The pan-regional Stoxx 600 was up 0.56% to 571 at 1154 GMT with all major bourses higher. Germany's DAX rose 0.38%, Britain's FTSE 0.36% and France's CAC 0.52%
"Wall Street is heading into the holiday season with more than turkey on the table. US equities notched another positive close last night and look poised to open higher again this afternoon, setting the stage for a festive mood before tomorrow's Thanksgiving break," said Hargreaves Lansdown analyst Matt Britzman.
"The real feast, however, has been in rate expectations. The interest-rate yo-yo is back in full swing, with markets now pricing in close to an 80% chance of a December cut."
"For all the finger pointing towards AI, it's hard to ignore that the dramatic shifts in rate cut hopes have been the dominant market driver in recent weeks. Still, whichever force you believe is steering the ship, brace for turbulence: the Fed's internal debate remains far from settled, and mixed signals rarely make for smooth sailing."
"All eyes turn to (Finance Minister) Rachel Reeves this afternoon, as she unveils a Budget expected to deliver tens of billions in new taxes - a move that could ripple through markets and consumer confidence alike."
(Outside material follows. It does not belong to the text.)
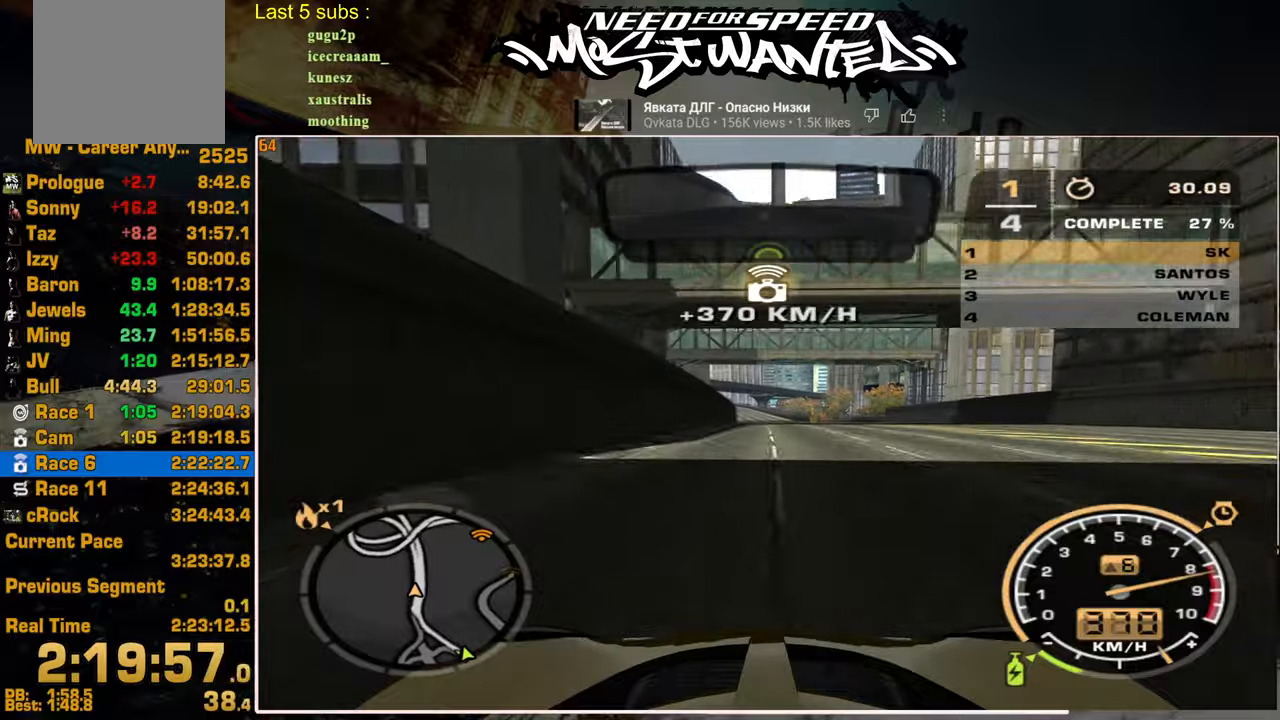
{"buttons": ["R2"], "left_stick": "center", "right_stick": "center", "events": []}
Sentiment was boosted by indications of progress in talks to end the war in Ukraine. Defence stocks were still on the rise as Russia continued to attack civilian targets in its neighbouring country.
In equity news, Adecco slumped as the recruiter maintained margin targets but investors feared the threat from artificial intelligence could see a dividend cut in order to maintain leverage.